═══ Texte fourni
Employabilité et transition de carrières
Accompagnant depuis des années des cadres supérieurs et des dirigeants dans des transitions de carrière (Bilans, Outplacement, Coaching), je dispose d’un capital de plus de 250 expériences vécues qui m’ont apporté quelque éclairage sur l’employabilité et les transitions de carrière.
De quoi s’agit-il ?
La carrière de chacun d’entre nous est une suite d’étapes séparées par des transitions.
Une carrière peut être sous-tendue par un fil conducteur, un projet professionnel, mais ce n’est pas toujours le cas. Il existe des carrières donnant l’impression d’un avion sans pilote.
Une étape de carrière
D’une durée moyenne de trois ou quatre ans, elle se définit par un employeur, une fonction, des missions, des responsabilités, des résultats. Elle présente les caractéristiques d’une pièce de théâtre classique :
• unité de temps,
• unité de lieu,
• unité d’action.
Il y a en effet un décor, le contexte dans lequel s’inscrit une action, avec des acteurs (l’intéressé lui-même, sa hiérarchie, son équipe), et un dénouement (promotion, mutation, démission, éviction).
Les intérêts de l’employeur et du collaborateur peuvent diverger à la fin de l’étape, donnant lieu à plusieurs types de transition.
Transitions de carrière
Transition vers un nouveau poste, un nouvel employeur, un nouveau métier, une activité indépendante, la création de son entreprise…
L’intéressé sait ce qu’il quitte, mais ne sait pas ce qu’il va trouver demain dans ses nouvelles activités. Cette situation d’inconnu est difficile à vivre, surtout pour les profils rationnels.
Il y a en fait plusieurs types de transition :
• transition interne, conséquence d’une promotion, d’une mutation, ou d’un changement de métier ;
• transition externe, quand la séparation est décidée, licenciement, démission ;
• transition floue, quand l’employeur ou le collaborateur hésitent, fusion, retour de l’étranger, poste d’attente.
La transition peut être voulue par le collaborateur, ou subie. Une transition de carrière est le moment de faire avancer son projet professionnel, s’il y en a un, en se posant un certain nombre de questions et en se donnant les moyens d’y répondre.
══════
**Consignes de l'exercice**
A) Pour chacune des affirmations suivantes, précisez par oui ou par non si elle est conforme au texte sur les transitions de carrière, en citant textuellement les mots du texte qui permettent de trancher : (i) une étape de carrière dure en moyenne trois ou quatre ans ; (ii) toute carrière est sous-tendue par un projet professionnel ; (iii) une démission donne lieu à une transition interne.
B) Poursuivez le texte sur l'employabilité et les transitions de carrière au-delà de sa dernière phrase.
Le matériel reproduit ensuite provient d'une source sans rapport avec ce texte.
═══ Jeu de données
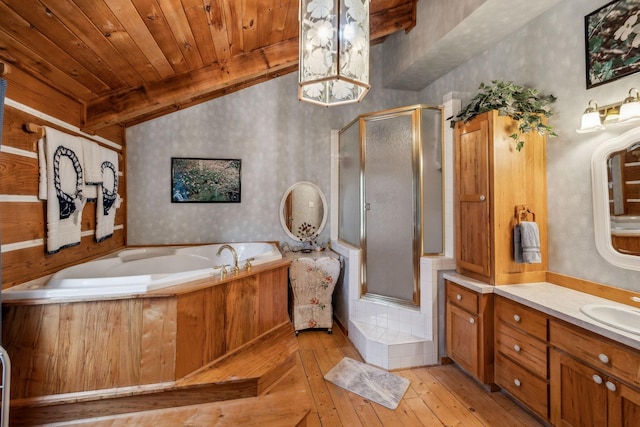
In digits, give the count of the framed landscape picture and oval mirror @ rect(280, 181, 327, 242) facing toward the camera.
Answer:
══════
**Corrigé de l'exercice**
A)
(i) Oui : « D’une durée moyenne de trois ou quatre ans ».
(ii) Non : « mais ce n’est pas toujours le cas ».
(iii) Non : « transition externe, quand la séparation est décidée, licenciement, démission ».

B)
Ne pas se poser ces questions à l’occasion d’une transition revient à jouer son avenir à la roulette russe.
Le projet professionnel
En fonction des réponses aux questions ci-dessus, et plus spécifiquement de “ Qu’est-ce que j’ai envie de faire ? ”, l’intéressé peut aboutir à deux types de projets :
• projet de la raison,
• projet du cœur.
Un projet se définit comme le cahier des charges de la future activité, avec des éléments qualitatifs et quantitatifs : métier, type, taille et culture d’entreprise, secteur d’activité, style de management, équipe, budgets.
Avoir un projet est fondamental : il permet de faire la différence entre un emploi quelconque et le meilleur emploi. Cette différence est primordiale entre 35 et 45 ans, à l’âge où la carrière probable peut être projetée à partir des étapes déjà vécues.
Un projet de la raison s’inscrit dans la continuité : le bateau continue sur son cap, en changeant une voile ou ses réglages.
Un projet du cœur consiste à faire un virement de bord, vers un autre port : changer de métier, de secteur, créer ou reprendre une entreprise, devenir indépendant, faire des missions, du conseil.
La plupart des personnes en transition professionnelle ont un projet de la raison, dans la continuité.
Il est intéressant de noter que parmi les personnes bénéficiant d’un accompagnement pour leur réorientation de carrière les amenant à se poser les questions ci-dessus, la moitié d’entre elles ont aussi un projet du cœur.
L’âge de l’intéressé est fondamental pour arbitrer entre les deux types de projets. Au-delà de 50 ans, la question d’envie est prépondérante, favorisant les projets du cœur, mais cela peut arriver beaucoup plus tôt.
En effet, il y a une énorme différence entre un métier que l’on a envie de faire et un métier que l’on n’a pas, ou plus, envie de faire. Nous pouvons nous forcer quelques mois à faire quelque chose qui ne nous plaît plus à 40 ans, mais pas audelà de 50 ans.
L’employabilité
Cette notion est naturelle pour certains, mais ignorée par beaucoup.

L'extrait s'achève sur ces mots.